Requirement: Show, in full, each line of the data that contains "user".
:::::
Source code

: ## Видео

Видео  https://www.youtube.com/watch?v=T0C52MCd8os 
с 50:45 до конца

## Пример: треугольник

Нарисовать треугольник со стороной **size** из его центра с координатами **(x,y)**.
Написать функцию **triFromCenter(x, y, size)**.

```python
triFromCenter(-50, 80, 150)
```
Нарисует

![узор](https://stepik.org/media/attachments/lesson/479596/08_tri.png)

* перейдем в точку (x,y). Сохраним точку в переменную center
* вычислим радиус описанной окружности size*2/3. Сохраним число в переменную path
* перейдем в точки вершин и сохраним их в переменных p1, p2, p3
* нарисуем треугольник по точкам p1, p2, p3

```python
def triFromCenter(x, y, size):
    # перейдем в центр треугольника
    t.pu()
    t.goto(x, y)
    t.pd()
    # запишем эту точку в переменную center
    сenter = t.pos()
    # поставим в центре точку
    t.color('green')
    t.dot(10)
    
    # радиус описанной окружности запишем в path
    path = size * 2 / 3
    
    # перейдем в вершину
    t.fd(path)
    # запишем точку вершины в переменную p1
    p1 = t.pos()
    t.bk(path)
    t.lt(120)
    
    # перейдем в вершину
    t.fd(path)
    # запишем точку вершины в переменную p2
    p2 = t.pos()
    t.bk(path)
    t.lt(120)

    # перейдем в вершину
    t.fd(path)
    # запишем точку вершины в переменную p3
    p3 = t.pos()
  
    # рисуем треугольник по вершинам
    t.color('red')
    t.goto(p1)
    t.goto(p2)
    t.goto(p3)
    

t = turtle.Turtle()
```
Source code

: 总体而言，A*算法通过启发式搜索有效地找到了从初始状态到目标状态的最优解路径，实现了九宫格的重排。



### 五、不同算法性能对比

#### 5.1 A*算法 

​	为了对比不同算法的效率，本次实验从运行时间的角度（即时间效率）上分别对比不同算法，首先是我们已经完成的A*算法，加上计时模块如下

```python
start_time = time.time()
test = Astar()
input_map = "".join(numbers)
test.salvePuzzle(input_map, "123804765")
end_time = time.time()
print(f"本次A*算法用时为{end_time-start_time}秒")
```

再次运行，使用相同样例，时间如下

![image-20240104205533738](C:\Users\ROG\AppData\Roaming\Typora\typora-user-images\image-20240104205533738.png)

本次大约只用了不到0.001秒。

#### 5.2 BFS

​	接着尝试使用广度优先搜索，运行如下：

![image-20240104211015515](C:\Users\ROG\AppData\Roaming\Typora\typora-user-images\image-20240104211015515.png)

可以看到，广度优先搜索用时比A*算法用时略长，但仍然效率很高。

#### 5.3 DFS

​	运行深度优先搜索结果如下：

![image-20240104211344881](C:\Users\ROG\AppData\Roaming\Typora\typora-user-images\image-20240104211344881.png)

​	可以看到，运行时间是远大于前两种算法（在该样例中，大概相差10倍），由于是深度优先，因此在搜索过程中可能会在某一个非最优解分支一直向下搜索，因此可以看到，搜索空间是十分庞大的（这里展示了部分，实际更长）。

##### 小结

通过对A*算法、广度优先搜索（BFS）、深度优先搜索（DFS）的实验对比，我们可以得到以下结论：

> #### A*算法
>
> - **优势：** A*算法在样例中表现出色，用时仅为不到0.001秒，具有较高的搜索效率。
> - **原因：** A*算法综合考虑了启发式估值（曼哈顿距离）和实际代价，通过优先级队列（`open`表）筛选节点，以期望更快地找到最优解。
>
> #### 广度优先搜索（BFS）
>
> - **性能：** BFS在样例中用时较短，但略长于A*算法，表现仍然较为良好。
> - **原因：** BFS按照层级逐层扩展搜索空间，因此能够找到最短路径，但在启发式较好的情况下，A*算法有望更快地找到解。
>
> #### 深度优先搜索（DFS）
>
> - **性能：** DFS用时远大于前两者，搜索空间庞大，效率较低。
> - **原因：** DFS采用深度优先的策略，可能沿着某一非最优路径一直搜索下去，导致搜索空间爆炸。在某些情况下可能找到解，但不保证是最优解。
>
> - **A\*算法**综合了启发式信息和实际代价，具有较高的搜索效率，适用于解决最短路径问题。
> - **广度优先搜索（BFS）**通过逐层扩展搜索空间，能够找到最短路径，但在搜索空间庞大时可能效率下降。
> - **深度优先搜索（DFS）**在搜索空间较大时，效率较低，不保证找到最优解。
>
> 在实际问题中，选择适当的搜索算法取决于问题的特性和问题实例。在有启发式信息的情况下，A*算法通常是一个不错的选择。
:::::
Your solution:
![image-20240104205533738](C:\Users\ROG\AppData\Roaming\Typora\typora-user-images\image-20240104205533738.png)
![image-20240104211015515](C:\Users\ROG\AppData\Roaming\Typora\typora-user-images\image-20240104211015515.png)
![image-20240104211344881](C:\Users\ROG\AppData\Roaming\Typora\typora-user-images\image-20240104211344881.png)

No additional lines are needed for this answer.